Two fingers on the clutch and two on the front brake are for normal riding, but use all fingers the very first time you compress the clutch. Try this: When the motorcycle is running, check your friction point with all fingers before moving to two or three fingers covering the clutch. If the clutch adjustment is way out of whack, it could need the lever fully compressed. If that’s the case, when you put the bike in gear—and have your other fingers pinched in order to keep the clutch lever from being fully compressed—the bike may lurch forward.
Maybe save the big, smokey burnouts for your bike, not your friend's. Photo by MotoAmerica
Most bikes have lever adjustments, but don’t worry about these unless you’re riding the bike for a couple days. Also adjust the mirrors to show as much around you as possible. Sit up straight and point the mirrors so that your shoulders are barley in the frame. Don’t block too much of your mirror with your body.
Don’t be an idiot. As I write this I’m riding the 2015 KTM 1290 Superduke, one of the baddest naked bikes on the market—it’s nimble and insanely fast. Going 90mph on this motorcycle feels like 45 mph on most others. It’s deceiving, and besides the fact that it can get me in serious trouble with the law and the asphalt, I won’t ride that motorcycle fast for at least a day. Get comfortable with the motorcycle and take it easy.
Use Hand Signals
It seems every bike on the planet has a different way of using signals, whether it be bulbs that are too tiny, or switches that are hard to use.
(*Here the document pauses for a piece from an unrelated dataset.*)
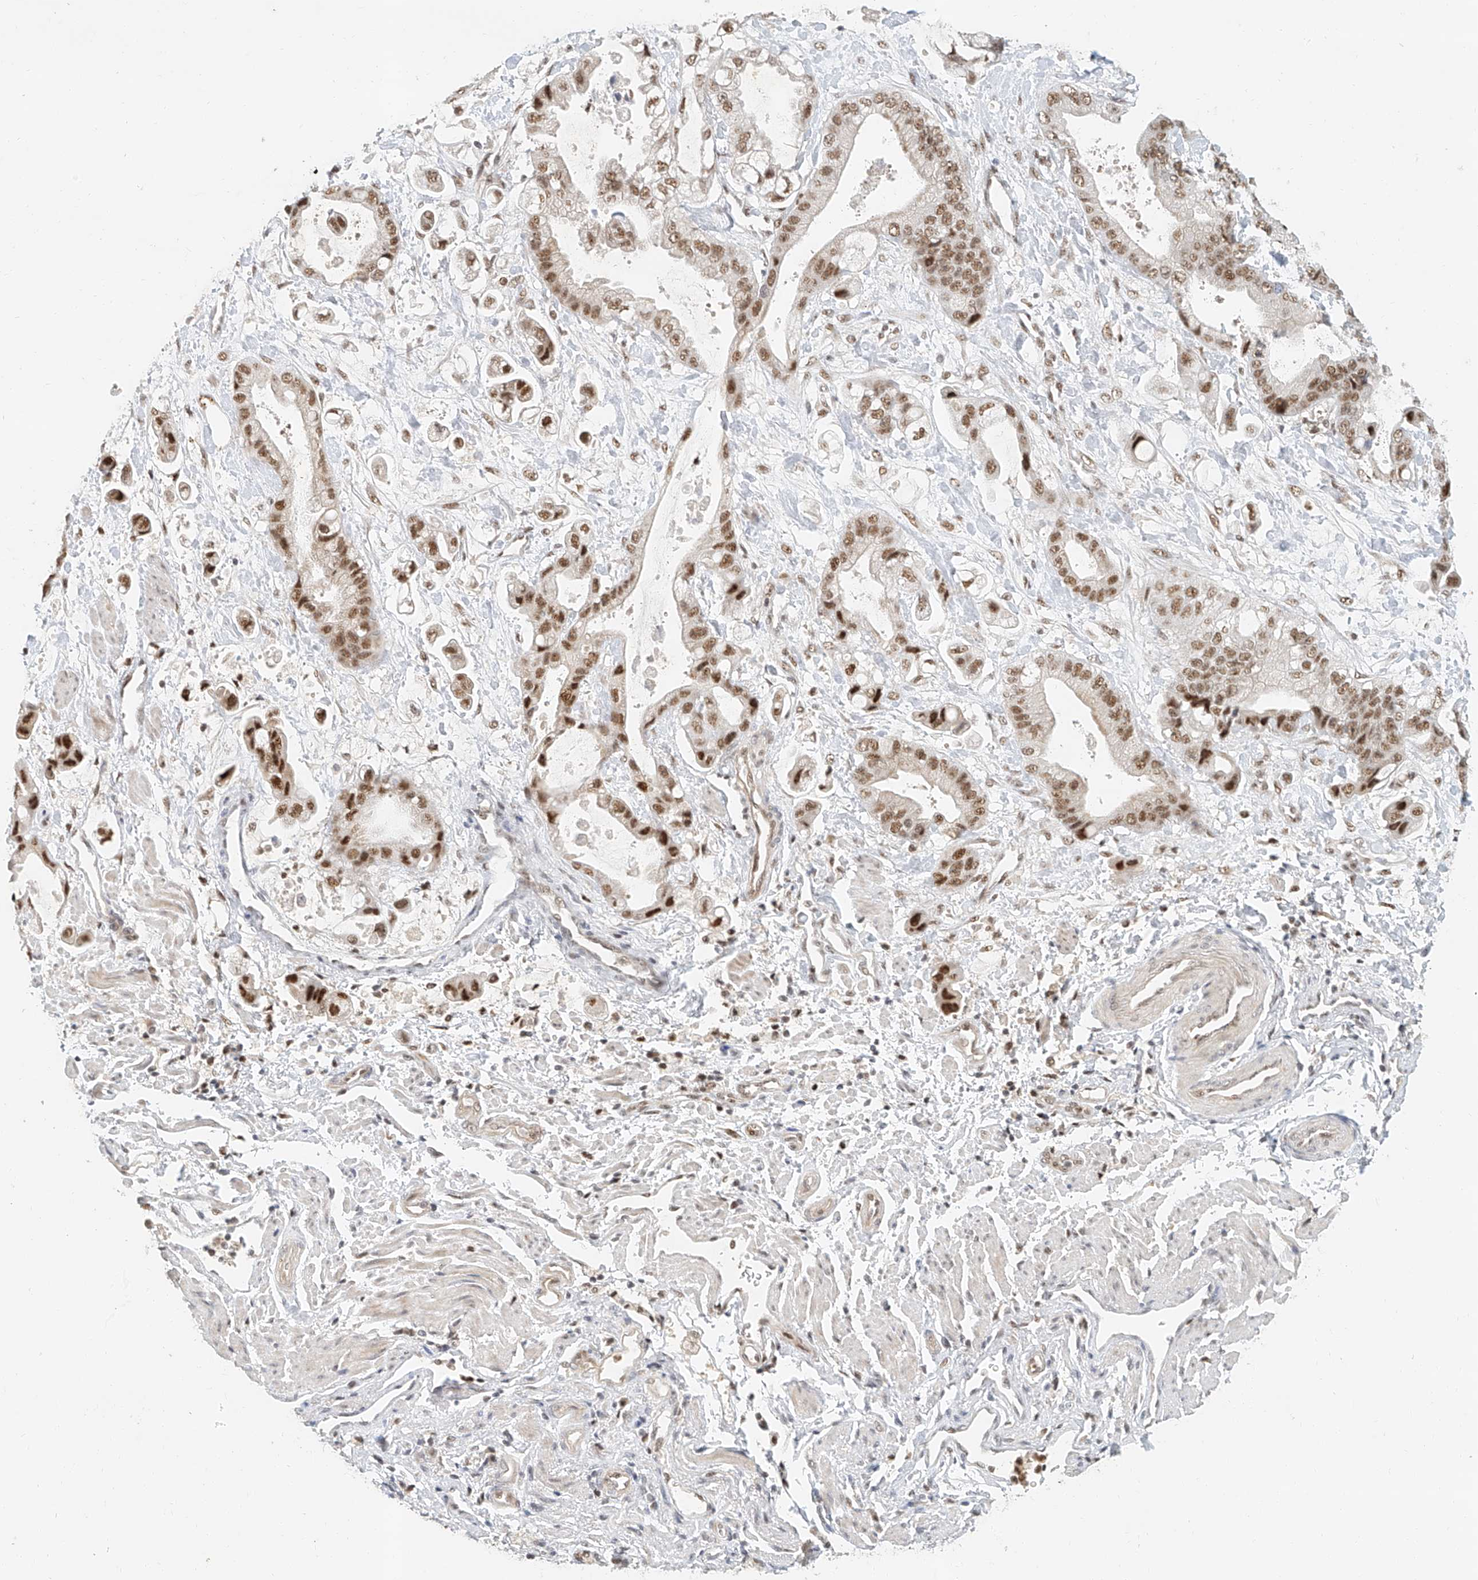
{"staining": {"intensity": "moderate", "quantity": ">75%", "location": "nuclear"}, "tissue": "stomach cancer", "cell_type": "Tumor cells", "image_type": "cancer", "snomed": [{"axis": "morphology", "description": "Adenocarcinoma, NOS"}, {"axis": "topography", "description": "Stomach"}], "caption": "Tumor cells reveal medium levels of moderate nuclear expression in about >75% of cells in human stomach adenocarcinoma. The staining was performed using DAB, with brown indicating positive protein expression. Nuclei are stained blue with hematoxylin.", "gene": "CXorf58", "patient": {"sex": "male", "age": 62}}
Get used to using hand signals. I often forget to turn off my signals as my personal motorcycles doesn’t have the usual signal controls. Don’t be distracted by the signals and don’t distract other drivers around you by leaving yours on.
Do NOT RIDE it at all if...
Reasons you should not ride the motorcycle in the first place:
- You don’t have gear or the wrong borrowed gear (meaning it doesn’t fit you)
- It doesn’t have a kill switch
- The brakes are too worn out
- When you rev it at idle, it won’t idle back down right away
- Issues with the brake or headlight
- A demo ride that doesn’t involve a walk around or provides you with information before the ride
- You don’t feel comfortable—this is simple, don't force yourself to do anything you don’t want to do
This isn’t a ride at the carnival, if you don’t have the confidence and get hurt, it can result in serious consequences. I’d much rather be a guy without a crazy story to tell, than an Internet star who is know for the fiery crash into a parked car.